Jika Dunia Tanpa Nama - Review Novel
Apa yang terjadi jika dunia ini tanpa nama? Kamu mungkin akan hidup sebagai 3554L jika terlahir sebagai laki-laki dan 3555P jika terlahir sebagai perempuan. Kemudian ketika memiliki anak, deretan angka dengan label inisial jenis kelamin (L atau P) menjadi sebuah kata yang mereka sebut 'nama' anakmu. Tentu saja, saya tidak pernah bisa membayangkan jika itu terjadi!
Identitas Novel
Judul      : Kamp 13
Penulis     : Ikhwanul Halim
Penerbit    : Pimedia
Tahun terbit: 2021
Harga      : -
Jumlah Halaman: viii + 120 halaman
Cerita dibuka dengan adegan makan malam sebuah keluarga.
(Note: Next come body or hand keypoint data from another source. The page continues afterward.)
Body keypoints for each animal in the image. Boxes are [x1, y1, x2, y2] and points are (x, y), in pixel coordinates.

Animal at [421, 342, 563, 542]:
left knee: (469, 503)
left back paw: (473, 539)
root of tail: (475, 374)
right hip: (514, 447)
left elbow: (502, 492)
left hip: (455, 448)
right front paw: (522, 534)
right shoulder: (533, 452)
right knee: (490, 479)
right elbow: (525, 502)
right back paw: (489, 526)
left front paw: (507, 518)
Tidak seperti makan malam yang kita rasakan saat ini, tentu saja. Makan malam di masa depan -tahun 2065- sangat jauh dari apa yang kita pikirkan sekarang. Mereka akan memberimu ransum diracik dengan nutrisi yang kamu tak ketahui manfaatnya untuk tubuhmu dan kamu dipaksa untuk menelannya melewati kerongkonganmu. Jangan tanya rasanya, mungkin lebih baik dari daging kelinci mentah sekalipun.
Tokoh utama dalam novel ini adalah 3556P, putri dari pasangan 3554L dengan istrinya 3555P. Makan malam keluarga 3556P sangat menyeramkan. Ketika dia tak tertarik sama sekali untuk memakan ransumnya, 3554L memaksanya untuk menghabiskan menu di piringnya. Karena jika tidak, seorang pengawas bersenjata akan menarik pelatuknya tepat di kepala 3556P tidak peduli dia gadis kecil atau bahkan nenek renta sekalipun.
Dunia tempat 3556P hidup sangat kacau. Undang-undang, peraturan hukum yang berlaku di sana mengatur semua hal, termasuk cara berpakaian dan informasi apa yang boleh diketahui. Semua orang harus tunduk atau mereka --pemerintah dan bawahannya-- akan memberi hukuman dengan menembakkan peluru tepat di kepala atau dada. Jika melanggar, maka mati adalah pilihan terbaiknya.
Dunia dimana pemerintah di sana adalah sekumpulan manusia kejam yang mengatur siapa akan menikahi siapa. Menikmati udara di luar rumah adalah pelanggaran. Laki-laki dikebiri dan semua orang diberikan makanan yang membuat otak mereka rusak dan bodoh sehingga selamanya akan terjebak dalam siklus kekacauan yang tidak pernah berakhir.
Ketika membaca lembar pertama dalam novel ini, pikiran saya seketika diajak berimajinasi. Berlatar di masa depan, ketika bumi menjadi berbeda dengan yang kita kenal sekarang. Ikhwanul Halim membawa imajinasi saya menuju tahun 2065 --45 tahun dari waktu buku ini diterbitkan -- bukan ketika saya me-review novel ini.
Membaca lembar demi lembar dalam novel ini membuat saya berpikir sekaligus takut. Takut kalau-kalau di masa depan peradaban manusia menjadi seperti di dalam novel ini. Karena sekarang, tahun 2023 --krisis energi, ekonomi dan sumber daya-- seperti yang ditulis di sana, sedang terjadi. Namun, seperti kata Ikhwanul Halim di novel ini, semoga itu hanya menjadi peringatan, bukan sejarah. Kita masih punya waktu untuk memperbaikinya mulai saat ini.
"Lebih baik ditakuti daripada dicintai. Il principe, Machiavelli."